待答问题:
**a)** 按流式荧光短文的说法，磁珠颗粒越大，哪种散射光就越大？
**b)** 接着流式荧光短文的最后一句往下续写。

___ 节选文字

最近涉及流式荧光的公司越发多了起来，相比于化学发光，它确实有自己独特的优势，其中最主要的特点就是可以实现1人份试剂的多项目联合检测。比如对于自身免疫的项目，化学发光一般都是单孔单检，流式荧光可以做到单孔多联检，也就是相同用量的血清，化学发光只检测了一个项目，流式荧光却检出了几个甚至几十个的项目。

首先介绍一下最关键的磁珠。不同类型的磁珠混在一起，仪器是怎么区分开的呢？目前有以下几种类型：

1.靠磁珠的大小加以区分。

流式涉及两个概念，FSC（前向散射光）和SSC（侧向散射光）。从使用经验来看，颗粒越大的，FSC就越大；内部结构越复杂的，SSC就越大。怎么理解呢？比如对于FSC，磁珠的颗粒越大，磁珠的投影也就越大，对应的光圈也就越大。比如你用激光去照射一粒面粉和一粒大米，大米的外部光圈肯定会更大。对于SSC，我们可以想象一下，你用激光照射一堆透明的玻璃球，和照射一堆内部镶嵌了小星星的玻璃球，肯定后者的侧面散射光信号更强。

______
___ 待查数据

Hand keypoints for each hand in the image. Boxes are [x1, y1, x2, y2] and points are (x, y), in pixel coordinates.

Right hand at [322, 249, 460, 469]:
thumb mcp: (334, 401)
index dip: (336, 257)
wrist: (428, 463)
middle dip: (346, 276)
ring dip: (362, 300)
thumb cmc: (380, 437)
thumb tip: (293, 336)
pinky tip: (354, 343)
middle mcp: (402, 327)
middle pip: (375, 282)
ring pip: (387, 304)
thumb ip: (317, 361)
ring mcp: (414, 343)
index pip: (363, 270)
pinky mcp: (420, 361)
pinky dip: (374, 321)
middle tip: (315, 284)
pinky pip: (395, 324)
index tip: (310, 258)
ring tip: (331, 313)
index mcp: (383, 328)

______

依次结果:
**a)** FSC（前向散射光）越大。

**b)**
那好了，流式仪器一般会用激光照射并收集FSC和SSC，做二维坐标图，根据图像来分别不同的磁珠。但是有一个问题，如果磁珠的制备工艺相似，那么它们的内部结构就类似，导致SSC都普遍接近，最终起到区分作用的只有FSC这个指标。但是我们希望不同项目的磁珠粒径尽量接近（4-6um），反应才比较均衡，所以仅仅靠FSC和SSC来区分的磁珠，可用性很小。

2.掺入荧光素。

有的公司只掺入了一种荧光素，比如苏州为度新开发的流式磁珠，首先靠FSC区分4um和5um的两个群体，然后每个群体又掺入了9个梯度的荧光素APC，最终做出了18重磁珠，这是一种开发思路；但是我们上面讲到了，磁珠的粒径最好是一致的，所以像是深圳唯公的磁珠，就掺入了两种荧光素，也就是磁珠的粒径都一样，靠的是两种荧光素的掺入比例来进行区分，这与luminex的开发思路是一致的，这样做出来的磁珠种类更多，也更利于免疫检测。

对于自身免疫和过敏原这种抗体检测项目，一般都是采用的间接法。也就是磁珠标记抗原，检测抗体为PE（藻红蛋白）标记的抗人IgM或抗人IgG或抗人IgE等。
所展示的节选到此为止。